● ABOUT THIS TASK: Every line with the string "tenants" must be copied from the entries below.
----
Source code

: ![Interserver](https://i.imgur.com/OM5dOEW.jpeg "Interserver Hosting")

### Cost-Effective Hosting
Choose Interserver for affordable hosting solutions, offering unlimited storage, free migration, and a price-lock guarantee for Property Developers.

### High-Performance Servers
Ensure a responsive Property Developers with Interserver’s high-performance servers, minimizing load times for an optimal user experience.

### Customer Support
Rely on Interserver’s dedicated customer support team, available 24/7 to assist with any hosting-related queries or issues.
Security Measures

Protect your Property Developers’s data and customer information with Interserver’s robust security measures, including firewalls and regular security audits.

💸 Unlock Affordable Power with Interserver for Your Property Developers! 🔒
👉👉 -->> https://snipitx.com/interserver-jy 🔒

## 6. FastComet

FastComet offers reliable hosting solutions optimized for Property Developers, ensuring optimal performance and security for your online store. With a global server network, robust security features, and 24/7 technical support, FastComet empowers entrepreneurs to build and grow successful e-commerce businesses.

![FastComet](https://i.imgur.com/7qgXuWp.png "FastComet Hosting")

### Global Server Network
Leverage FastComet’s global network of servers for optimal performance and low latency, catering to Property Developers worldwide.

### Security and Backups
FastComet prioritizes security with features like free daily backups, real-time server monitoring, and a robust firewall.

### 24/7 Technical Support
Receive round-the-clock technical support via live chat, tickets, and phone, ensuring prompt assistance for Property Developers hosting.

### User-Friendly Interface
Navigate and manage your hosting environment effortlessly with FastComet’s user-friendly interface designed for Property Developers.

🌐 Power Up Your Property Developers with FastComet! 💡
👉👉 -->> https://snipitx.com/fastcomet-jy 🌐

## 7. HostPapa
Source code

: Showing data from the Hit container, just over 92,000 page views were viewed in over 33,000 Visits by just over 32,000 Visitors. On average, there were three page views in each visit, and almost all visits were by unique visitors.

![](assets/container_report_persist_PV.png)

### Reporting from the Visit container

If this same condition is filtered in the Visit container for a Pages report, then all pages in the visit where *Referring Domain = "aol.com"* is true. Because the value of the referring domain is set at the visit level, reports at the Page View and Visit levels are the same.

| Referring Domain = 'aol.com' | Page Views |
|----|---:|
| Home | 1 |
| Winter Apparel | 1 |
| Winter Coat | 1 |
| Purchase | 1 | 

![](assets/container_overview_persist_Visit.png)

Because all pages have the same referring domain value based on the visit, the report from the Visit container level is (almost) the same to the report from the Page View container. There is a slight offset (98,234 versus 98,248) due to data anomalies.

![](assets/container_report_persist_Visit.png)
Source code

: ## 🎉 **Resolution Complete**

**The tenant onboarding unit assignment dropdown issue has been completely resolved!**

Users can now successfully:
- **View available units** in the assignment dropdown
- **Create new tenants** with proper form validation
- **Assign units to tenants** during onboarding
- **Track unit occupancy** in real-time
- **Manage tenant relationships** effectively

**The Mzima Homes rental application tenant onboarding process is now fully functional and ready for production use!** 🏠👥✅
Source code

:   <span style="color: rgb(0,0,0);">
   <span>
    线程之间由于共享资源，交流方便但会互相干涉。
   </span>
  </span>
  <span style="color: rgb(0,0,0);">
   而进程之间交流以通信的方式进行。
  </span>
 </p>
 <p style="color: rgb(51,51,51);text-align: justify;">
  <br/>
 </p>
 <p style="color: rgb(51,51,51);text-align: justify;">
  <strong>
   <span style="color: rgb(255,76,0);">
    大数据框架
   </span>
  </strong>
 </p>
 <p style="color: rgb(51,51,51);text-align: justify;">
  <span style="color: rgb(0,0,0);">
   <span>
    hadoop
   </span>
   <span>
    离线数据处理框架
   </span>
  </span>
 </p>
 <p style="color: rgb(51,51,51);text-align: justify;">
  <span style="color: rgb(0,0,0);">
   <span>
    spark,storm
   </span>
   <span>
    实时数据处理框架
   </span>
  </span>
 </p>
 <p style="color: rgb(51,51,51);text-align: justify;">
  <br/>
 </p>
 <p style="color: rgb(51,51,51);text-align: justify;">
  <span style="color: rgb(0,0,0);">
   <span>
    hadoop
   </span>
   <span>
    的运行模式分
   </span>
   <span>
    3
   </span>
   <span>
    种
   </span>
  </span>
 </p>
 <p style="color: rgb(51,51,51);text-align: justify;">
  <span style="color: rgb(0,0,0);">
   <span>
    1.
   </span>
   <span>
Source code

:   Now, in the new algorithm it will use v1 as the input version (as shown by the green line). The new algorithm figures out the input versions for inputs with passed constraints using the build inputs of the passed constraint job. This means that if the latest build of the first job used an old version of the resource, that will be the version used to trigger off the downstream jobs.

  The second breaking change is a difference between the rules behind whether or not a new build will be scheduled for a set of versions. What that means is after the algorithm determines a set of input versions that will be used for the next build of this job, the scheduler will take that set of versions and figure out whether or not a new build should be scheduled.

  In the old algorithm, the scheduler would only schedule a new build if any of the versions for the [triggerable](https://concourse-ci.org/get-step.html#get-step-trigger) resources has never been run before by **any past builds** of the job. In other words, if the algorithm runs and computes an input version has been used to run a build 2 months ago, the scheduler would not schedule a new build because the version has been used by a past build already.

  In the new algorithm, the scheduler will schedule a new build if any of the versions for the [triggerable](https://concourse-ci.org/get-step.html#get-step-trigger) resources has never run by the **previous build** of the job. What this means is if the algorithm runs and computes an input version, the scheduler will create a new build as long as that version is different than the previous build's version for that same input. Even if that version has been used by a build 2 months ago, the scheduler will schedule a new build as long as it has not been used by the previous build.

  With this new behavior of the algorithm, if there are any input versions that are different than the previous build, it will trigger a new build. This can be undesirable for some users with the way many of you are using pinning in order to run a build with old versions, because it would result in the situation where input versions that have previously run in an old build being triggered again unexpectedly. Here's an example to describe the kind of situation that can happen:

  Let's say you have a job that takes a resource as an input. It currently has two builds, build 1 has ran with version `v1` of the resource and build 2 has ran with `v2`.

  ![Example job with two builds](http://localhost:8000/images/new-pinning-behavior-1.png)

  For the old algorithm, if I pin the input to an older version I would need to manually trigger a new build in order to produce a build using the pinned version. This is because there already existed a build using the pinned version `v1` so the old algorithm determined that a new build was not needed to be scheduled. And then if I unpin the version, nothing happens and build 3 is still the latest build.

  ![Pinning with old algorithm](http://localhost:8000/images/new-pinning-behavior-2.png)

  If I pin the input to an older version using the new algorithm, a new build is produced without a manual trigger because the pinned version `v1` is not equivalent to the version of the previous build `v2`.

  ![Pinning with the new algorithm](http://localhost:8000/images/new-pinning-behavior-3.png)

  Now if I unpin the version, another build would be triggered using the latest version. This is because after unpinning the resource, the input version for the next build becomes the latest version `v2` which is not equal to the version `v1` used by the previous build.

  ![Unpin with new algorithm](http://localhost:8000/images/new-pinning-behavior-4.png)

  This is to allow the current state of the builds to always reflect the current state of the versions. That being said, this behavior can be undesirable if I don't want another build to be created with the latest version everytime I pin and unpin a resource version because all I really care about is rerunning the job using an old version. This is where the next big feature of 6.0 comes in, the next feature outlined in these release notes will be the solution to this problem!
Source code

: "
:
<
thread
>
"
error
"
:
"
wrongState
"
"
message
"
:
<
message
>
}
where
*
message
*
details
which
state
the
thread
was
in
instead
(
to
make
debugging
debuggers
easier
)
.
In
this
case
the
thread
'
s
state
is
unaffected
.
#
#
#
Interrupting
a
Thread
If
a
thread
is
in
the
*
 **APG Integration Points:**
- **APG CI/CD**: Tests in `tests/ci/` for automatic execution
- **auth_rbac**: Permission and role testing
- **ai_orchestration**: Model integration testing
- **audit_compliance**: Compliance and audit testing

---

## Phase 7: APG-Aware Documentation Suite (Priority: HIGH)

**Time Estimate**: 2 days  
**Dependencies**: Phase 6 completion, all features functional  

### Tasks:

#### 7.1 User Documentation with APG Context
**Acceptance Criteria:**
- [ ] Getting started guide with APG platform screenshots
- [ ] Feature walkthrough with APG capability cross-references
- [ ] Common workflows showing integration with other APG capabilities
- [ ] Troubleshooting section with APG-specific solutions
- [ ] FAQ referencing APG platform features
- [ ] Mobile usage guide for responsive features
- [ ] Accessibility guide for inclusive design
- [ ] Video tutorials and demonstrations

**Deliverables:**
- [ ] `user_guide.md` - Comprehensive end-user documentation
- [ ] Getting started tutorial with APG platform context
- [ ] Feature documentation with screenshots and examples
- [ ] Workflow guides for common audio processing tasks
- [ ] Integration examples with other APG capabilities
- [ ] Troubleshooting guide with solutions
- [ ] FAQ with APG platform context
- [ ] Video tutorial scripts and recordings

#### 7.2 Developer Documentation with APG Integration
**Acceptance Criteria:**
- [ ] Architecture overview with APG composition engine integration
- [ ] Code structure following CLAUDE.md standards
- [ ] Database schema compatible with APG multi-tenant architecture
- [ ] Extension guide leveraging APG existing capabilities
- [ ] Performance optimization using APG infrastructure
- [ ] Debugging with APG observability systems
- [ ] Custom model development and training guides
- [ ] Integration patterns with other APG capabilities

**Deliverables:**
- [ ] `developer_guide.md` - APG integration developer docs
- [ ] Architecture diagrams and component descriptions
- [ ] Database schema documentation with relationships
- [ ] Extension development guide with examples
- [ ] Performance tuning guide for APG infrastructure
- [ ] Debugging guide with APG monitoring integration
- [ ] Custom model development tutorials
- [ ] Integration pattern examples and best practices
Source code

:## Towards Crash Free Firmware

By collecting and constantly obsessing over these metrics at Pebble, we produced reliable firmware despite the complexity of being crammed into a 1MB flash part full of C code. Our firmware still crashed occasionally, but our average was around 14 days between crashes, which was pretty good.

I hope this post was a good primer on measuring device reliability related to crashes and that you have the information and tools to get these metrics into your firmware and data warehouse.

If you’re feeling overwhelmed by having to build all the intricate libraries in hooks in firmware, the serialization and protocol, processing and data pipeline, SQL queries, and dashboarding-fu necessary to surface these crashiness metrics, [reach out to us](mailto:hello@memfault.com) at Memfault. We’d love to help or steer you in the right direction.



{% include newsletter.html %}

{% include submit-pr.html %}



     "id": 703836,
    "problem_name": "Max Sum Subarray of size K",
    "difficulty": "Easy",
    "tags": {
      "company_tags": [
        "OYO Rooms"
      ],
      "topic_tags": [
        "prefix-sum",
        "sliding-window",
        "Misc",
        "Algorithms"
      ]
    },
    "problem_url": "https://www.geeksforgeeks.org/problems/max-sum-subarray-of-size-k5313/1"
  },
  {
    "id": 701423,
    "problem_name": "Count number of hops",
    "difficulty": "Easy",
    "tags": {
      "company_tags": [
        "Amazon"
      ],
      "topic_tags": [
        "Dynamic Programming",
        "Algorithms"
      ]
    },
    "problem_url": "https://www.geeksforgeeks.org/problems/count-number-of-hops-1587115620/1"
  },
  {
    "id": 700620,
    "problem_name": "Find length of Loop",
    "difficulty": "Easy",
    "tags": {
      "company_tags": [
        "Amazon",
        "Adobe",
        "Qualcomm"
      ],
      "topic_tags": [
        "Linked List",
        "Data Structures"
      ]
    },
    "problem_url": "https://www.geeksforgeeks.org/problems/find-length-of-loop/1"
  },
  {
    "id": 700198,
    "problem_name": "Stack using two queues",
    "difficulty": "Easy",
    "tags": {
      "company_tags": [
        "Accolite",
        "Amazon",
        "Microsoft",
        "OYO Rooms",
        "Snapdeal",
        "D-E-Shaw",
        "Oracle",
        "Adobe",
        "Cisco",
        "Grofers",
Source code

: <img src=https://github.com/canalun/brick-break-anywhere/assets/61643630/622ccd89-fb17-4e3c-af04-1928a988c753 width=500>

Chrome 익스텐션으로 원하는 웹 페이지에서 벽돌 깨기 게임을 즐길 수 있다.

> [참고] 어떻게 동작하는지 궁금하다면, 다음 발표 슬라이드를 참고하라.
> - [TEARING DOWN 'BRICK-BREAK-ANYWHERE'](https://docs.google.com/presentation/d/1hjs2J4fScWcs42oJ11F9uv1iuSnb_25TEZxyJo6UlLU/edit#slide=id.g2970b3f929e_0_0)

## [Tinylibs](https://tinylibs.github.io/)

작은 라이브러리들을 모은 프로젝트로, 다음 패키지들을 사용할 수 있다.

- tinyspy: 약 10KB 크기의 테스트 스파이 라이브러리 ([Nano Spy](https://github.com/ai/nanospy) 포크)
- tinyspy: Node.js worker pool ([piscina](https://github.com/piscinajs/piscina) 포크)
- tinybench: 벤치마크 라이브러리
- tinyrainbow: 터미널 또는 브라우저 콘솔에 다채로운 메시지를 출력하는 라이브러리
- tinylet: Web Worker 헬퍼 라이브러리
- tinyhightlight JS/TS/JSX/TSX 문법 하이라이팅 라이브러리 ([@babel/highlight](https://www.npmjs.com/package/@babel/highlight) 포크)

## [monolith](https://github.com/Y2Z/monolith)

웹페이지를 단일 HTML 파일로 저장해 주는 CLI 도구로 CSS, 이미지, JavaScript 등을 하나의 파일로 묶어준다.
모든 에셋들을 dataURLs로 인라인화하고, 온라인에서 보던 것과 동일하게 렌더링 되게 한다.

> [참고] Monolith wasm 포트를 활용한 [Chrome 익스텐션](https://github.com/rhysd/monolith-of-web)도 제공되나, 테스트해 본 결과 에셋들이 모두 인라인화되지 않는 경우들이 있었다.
----
● REPLY:
- **Create new tenants** with proper form validation
- **Assign units to tenants** during onboarding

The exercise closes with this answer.